Teil 9 | Lauter bunte Päckchen
Sofort sperrte ich mein Handy und ließ es mit einer schnellen Armbewegung in meiner Hosentasche verschwinden.
Anschließend drehte ich mich zu meinem Vater um. Als ich direkt in sein wütendes Gesicht sah, schreckte ich instinktiv zurück.
„Gar nichts. Ich hab bloß ein paar Freundinnen ein frohes Weihnachtsfest gewünscht“, log ich dem Wesen ins Gesicht.
„Oh, wirklich? Wie nett von dir. Aber was würdest du davon halten, wenn du dich nun uns, deiner Familie und der Bescherung widmen würdest?“
Das Monster sprach den Satz wie eine Drohung aus. Es hatte zwar nichts weiter erwähnt, doch ich konnte spüren, dass Konsequenzen folgen würden, wenn ich nicht das tat, was sie von mir verlangten.
Mein Blick wanderte rüber zum Weihnachtsbaum, wo Mike noch immer regungslos saß. Er schien darauf zu warten, dass ich endlich dazu stieß.
Seine Augen klebten förmlich an mir und forderten mich still dazu auf, näher an ihn heran zu treten.
Ich konnte spüren, wie meine Beine weich wurden.

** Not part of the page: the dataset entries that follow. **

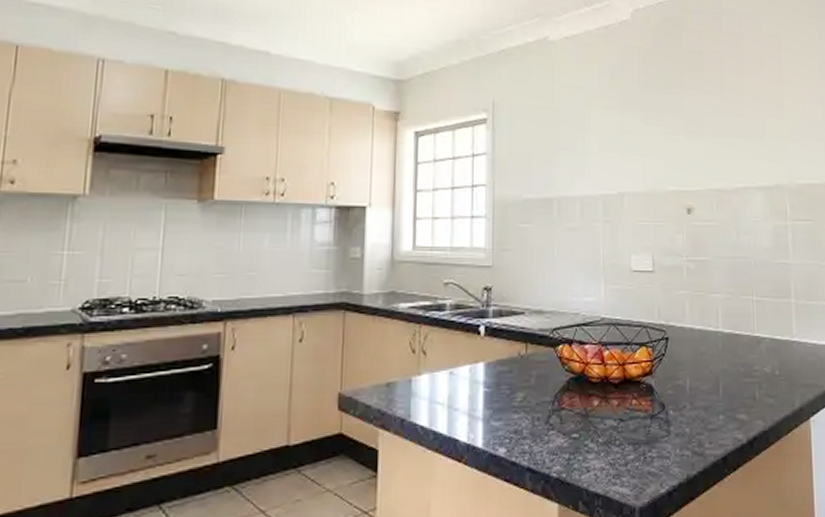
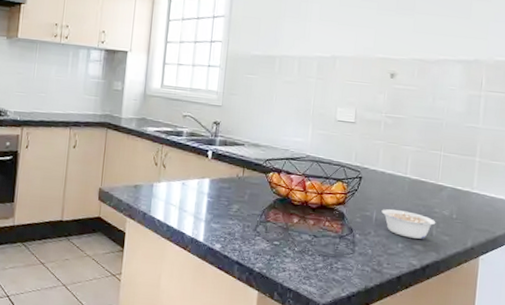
legume: none [695,372,758,406] -> present [381,209,436,239]

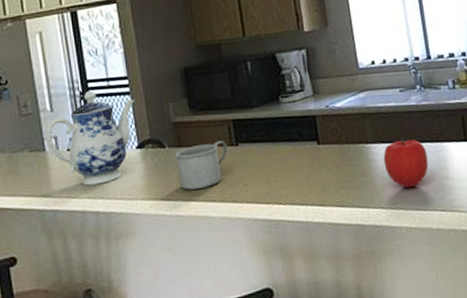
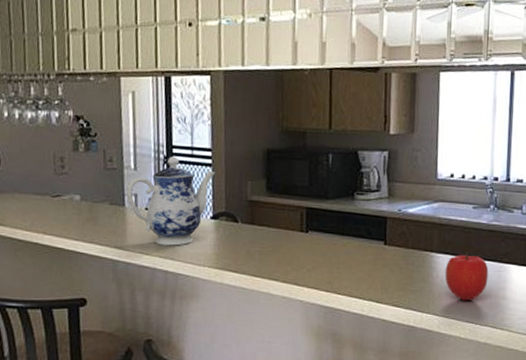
mug: present [175,140,228,190] -> none [247,225,297,267]

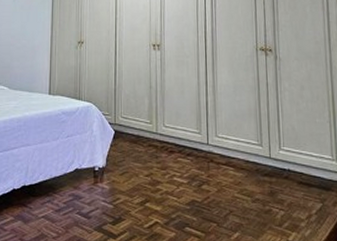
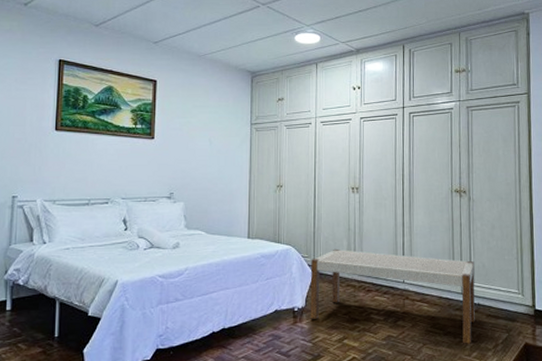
bench: none [111,107,286,213] -> present [310,248,475,344]

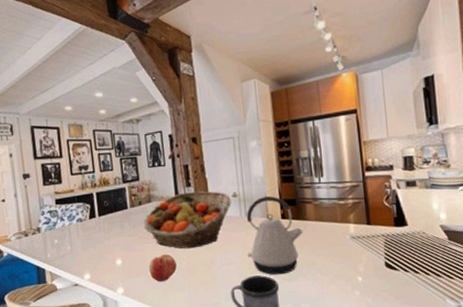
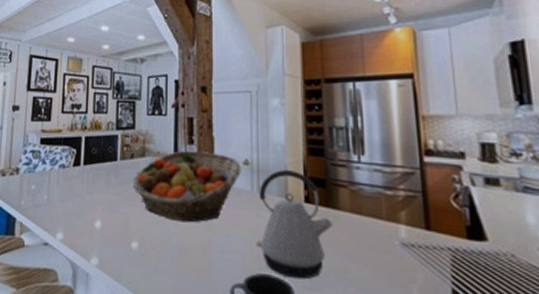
fruit: present [148,253,177,282] -> none [131,223,165,260]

Zunehmend fiel es mir schwerer, meinen Körper in einer aufrechten Position zu halten.
Wieso waren diese Wesen so erpicht darauf, die Geschenke auszupacken?
Und wieso sollte ich unbedingt dabei sein?
Was auch immer sich in den hübsch verpackten Boxen befand, es war ganz sicher nicht das, was meine Eltern zuvor gekauft hatten.
Unbewusst glitt meine Hand erneut in Richtung Smartphone. Wenn ich schon nicht die Zeit hatte, nach einem professionellen Exorzisten zu suchen, könnte ich es vielleicht mit dem Notruf versuchen.
Nur zwei schnelle Eingaben und schon wäre Hilfe unterwegs.
Die Sanitäter würden zwar nichts gegen diese paranormalen Monster unternehmen können, aber immerhin wäre ich dann nicht mehr allein.
Dieses Vorhaben mochte zwar egoistisch erscheinen, doch ich wusste wirklich nicht, wie ich mir sonst helfen sollte.
„Wird's bald? Oder braucht unsere Prinzessin Mal wieder eine Extra-Einladung?“, krächzte die Präsenz in meinem Vater, deren Geduld offenbar schneller erschöpft war, als die einer ausgebrannten Grundschullehrerin.
„Nenn mich nicht Prinzessin“, spuckte ich dem Wesen entgegen. Sofort bereute ich, diese Worte ausgesprochen zu haben.
Das Monster legte seine Hand unter mein Kinn und starrte mich mit wachsamen Augen an.
„Ist das etwa die Art, wie man mit seinen Eltern redet?“
Der Blick meines Vaters war so stechend, dass ich meine Augen nicht von ihm abwenden konnte. Es war, als ob er direkt in mein Unterbewusstsein starren würde.
Als würde er mein ganzes Leben analysieren.
Und dann passierte es.
Nachdem mein Vater geblinzelt hatte, war nichts mehr von den klaren, durchdringenden Augen übrig geblieben.
Da war nur noch diese emotionslose, kalte Schwärze, die ich vorhin noch als Lichtreflex abgetan hatte.
Ich konnte nicht anders als laut zu schreien, als dieses schwarzäugige Monster mich wütend anfauchte.
„Nein, tut mir leid. Wird nicht mehr vorkommen“, versuchte ich das Wesen zu besänftigen.
Tatsächlich schien es sich damit vorerst zufrieden zu geben. Seine Gesichtszüge entspannten sich und auch das unheilvolle Schwarz entschwand mit einem Mal aus den Augen meines Vaters.
Ob er wohl noch irgendwo in diesem Körper anwesend war? Womöglich musste er gerade hilflos dabei zusehen, wie sein Körper mich bedrohte.
Dieser Gedanke ließ mein Herz schwer werden. Es musste doch irgendeine Möglichkeit geben, diese Dinger aus den Körpern meiner Familie zu vertreiben.
Ein kurzer Blick zu Mike verriet mir, dass er ebenfalls langsam die Geduld verlor.
Was auch immer dieses Wesen sein mochte, das seinen Körper befallen hatte. Ganz offensichtlich besaß es den selben kindlichen Charakter wie Mike.
Ich musste mir irgendwie Zeit verschaffen, damit ich unbemerkt den Notruf absetzen konnte. Mir schwarnte allerdings jetzt schon, dass das kein einfaches Unterfangen werden würde.
Auf einmal wurde ich von einem Geräusch aus den Gedanken gerissen.
Mike.
Er hatte soeben damit begonnen, das erste Geschenk auszupacken.